At DARP there is no outright objection to ideas, simply a model of consent; a system that allows for unadulterated freedom of expression. People come and go all the time, each of them shaping the dimensions of the community and building on lived experiences, desires, hopes and a willingness to invest one’s entire self into the shared community. Ideas are thought out around the dinner table; food is a social ritual. Temporary guests mingle with long-time residents, yet there isn’t a feeling of hierarchy, nor superiority. Everybody is there for the same reason; to escape the everyday and to exist as part of a community. 



Paula Erstmann, Maggie Campbell, Jo Dodd and Ella Fleck, Bread Sculpture, using traditional Ukrainian bread sculpture techniques, 2022
Photographer Adam Grainger


Ella Fleck (DARP’s co-founder), shows me around. The old classroom walls of the school still retain their lazure pink hue - a style of painting aligned with Steiner teachings - replete with swirling patterns and blackboards. Science labs remain intact, wooden countertops sitting patiently, waiting for experiments to unfold, tinted with the marginalia of past student doodles. 

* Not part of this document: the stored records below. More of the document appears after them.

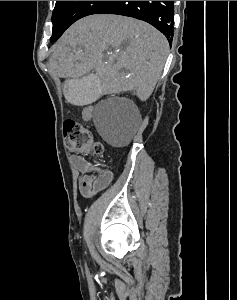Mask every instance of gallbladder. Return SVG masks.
Listing matches in <instances>:
<instances>
[{"label":"gallbladder","instance_id":"gallbladder-1","mask_svg":"<svg viewBox=\"0 0 237 300\" xmlns=\"http://www.w3.org/2000/svg\"><path fill=\"white\" fill-rule=\"evenodd\" d=\"M66 83L64 99L68 105H93L104 93L102 77L98 72H89L88 76H70Z\"/></svg>","mask_w":237,"mask_h":300}]
</instances>
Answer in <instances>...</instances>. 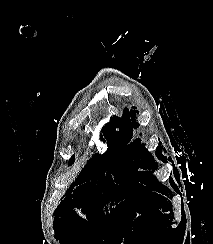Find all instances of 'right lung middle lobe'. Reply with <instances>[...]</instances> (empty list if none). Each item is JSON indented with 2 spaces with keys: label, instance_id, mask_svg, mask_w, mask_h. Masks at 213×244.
I'll use <instances>...</instances> for the list:
<instances>
[{
  "label": "right lung middle lobe",
  "instance_id": "right-lung-middle-lobe-1",
  "mask_svg": "<svg viewBox=\"0 0 213 244\" xmlns=\"http://www.w3.org/2000/svg\"><path fill=\"white\" fill-rule=\"evenodd\" d=\"M114 134L113 129L107 132L105 130L104 135L109 146L108 153L106 152L103 155H96L93 157L87 167L84 168L82 176L76 180L73 185L78 183H83L87 181L86 184H91L95 182L100 177L107 178L110 176L111 179L113 176H116L117 173L125 171L127 168V163L125 158H123L122 151H125V145L119 136ZM124 149V150H123ZM74 157L72 156L70 164H73Z\"/></svg>",
  "mask_w": 213,
  "mask_h": 244
}]
</instances>
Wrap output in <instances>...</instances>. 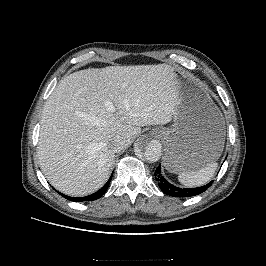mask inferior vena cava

Whilst the remains of the school's past are still visible, DARP has its own personality. Classrooms are now a mix of bedrooms and studios, often combined into one. Outside in the playground, tables remain from alfresco dinners in the summer whilst outbuildings have been commandeered for costume-making and dance studios. Old furniture has been repurposed, and leftover materials reused. An altar sits at the end of one of the corridors: a table filled with hand-made candles and reclaimed thistles from the gardens. Amidst all of the quirks and idiosyncrasies lies a real belief in celebrating autonomy, an encouragement to think of something and just do it. 

Last year they put on Playground, an exhibition at Artcore, Derby consisting of flags and tapestries made together in their communal studio. They’ve also opened their doors to the public, inviting those who once attended the Steiner school to bear witness to the objects and ephemera scattered around the building. By taking DARP outside of the school, a desire to connect with the world outside is clearly there, reaffirming their shared belief in community and togetherness. 


Ella Yolande, Fibi Cowley and Ella Fleck, Flags commissioned by Artcore Gallery, Derby
Photographer Francis Ana, courtesy Artcore Gallery, Derby


As for incentive, there doesn’t appear to be one beyond just seeing what is possible. Ella tells me that DARP offers a list of services, from group hugs to shovelling snow to queuing. They’ve had a couple of offers already, including cheering and booing for a Twitch-streamer as he goes live to his online audience. Performativity is simply an artistic pursuit, an individual character or the group as a whole take on a way of sticking two fingers up at the world and saying deal with it. 

There can be a bleed, though - a word Ella borrows from Live Action Role Play culture, signifying the moment when the emotions of the character blur with those of the person - between DARP and the outside world. Inside there exists a living alternative vision of how a community can function, and sometimes that spills into the outside world, for better or worse. 

Inside, practice merges with living, so that whatever walls are erected slowly erode, resulting in the harmonious arrangement of art and life. As my time at DARP nears an end, it finally occurs to me. DARP isn’t about art. It never really was. The social practice - the shared meals, the spontaneous doings, the conversations - is the important thing here.